I'm trying to evaluate the following integral:
$$\int \frac{\sqrt{1+x}}{x}$$
It seems like that I need to use u substitution and partial fraction decomposition? Any tips/advice on how to solve this one? I can't figure it out.
I'm trying to evaluate the following integral:
$$\int \frac{\sqrt{1+x}}{x}$$
It seems like that I need to use u substitution and partial fraction decomposition? Any tips/advice on how to solve this one? I can't figure it out.

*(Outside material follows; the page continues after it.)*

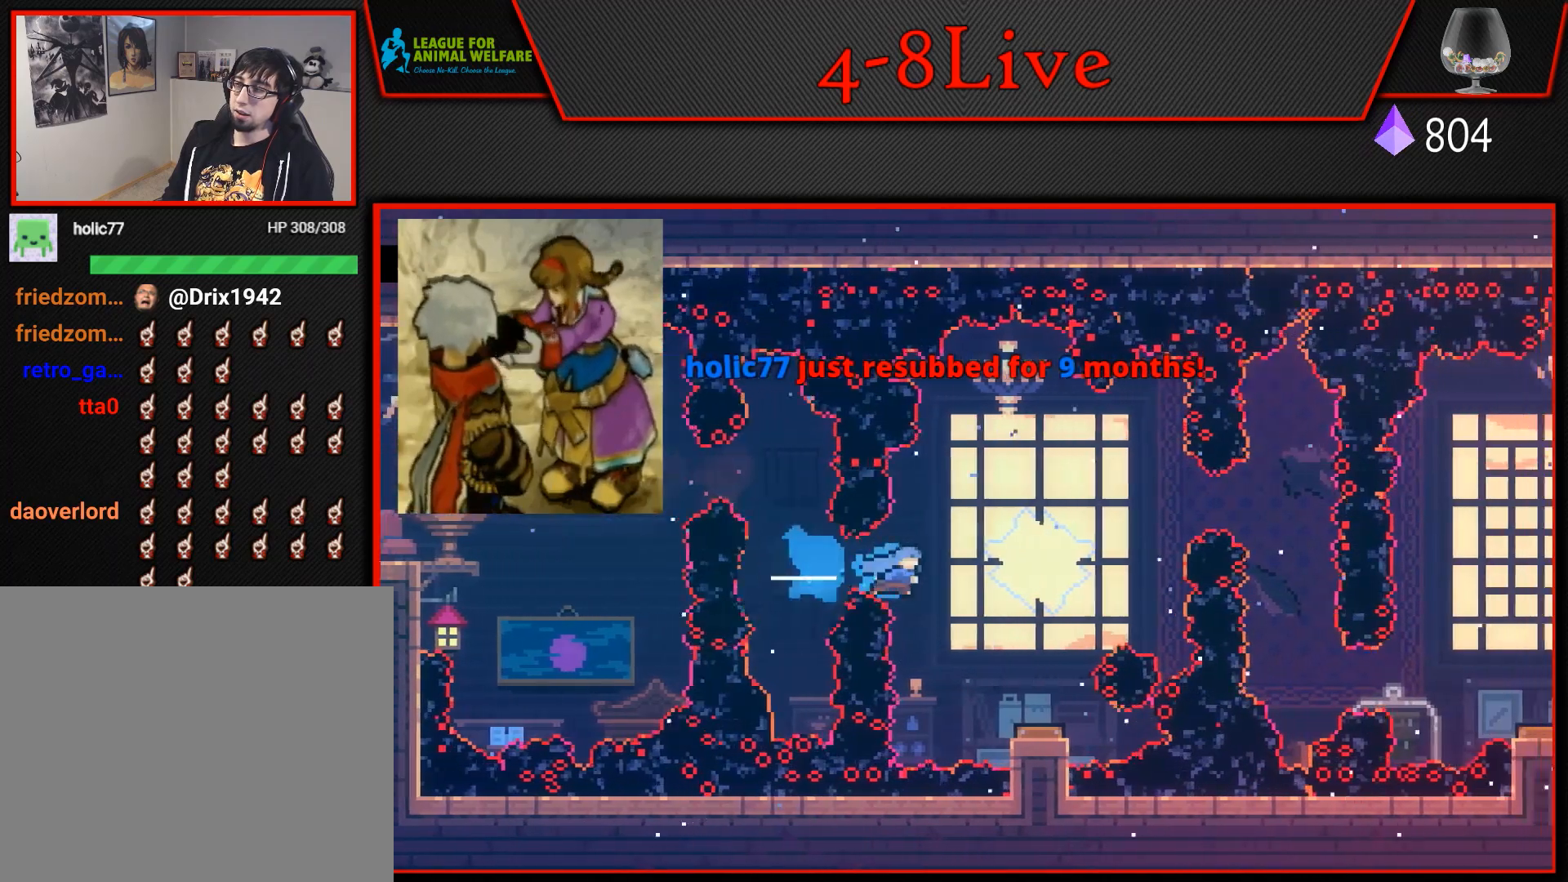
{"buttons": [], "events": [[33, "R1", "up"], [250, "DPAD_RIGHT", "up"]]}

Let $\sqrt{1+x} = u \implies 1+x = u^2 \implies dx = 2u du$. We then get $$I = \int \dfrac{\sqrt{1+x}}x dx = \int \dfrac{u}{u^2-1} 2u du = 2 \int \dfrac{u^2}{u^2-1} du = 2 \int \left(1 + \dfrac1{u^2-1}\right) du$$ Hence, $$I = 2u + \int \dfrac{du}{u-1} - \int \dfrac{du}{u+1} + c = 2 u + \ln \left(\left \vert \dfrac{u-1}{u+1} \right \vert\right) + \text{constant}$$
Hint: Let $1+x=u^2$.${}{}{}{}{}{}{}$
You should end up needing $\displaystyle \int\frac{2u^2}{u^2-1}\,du$. Divide, getting $2+\frac{2}{u^2-1}$.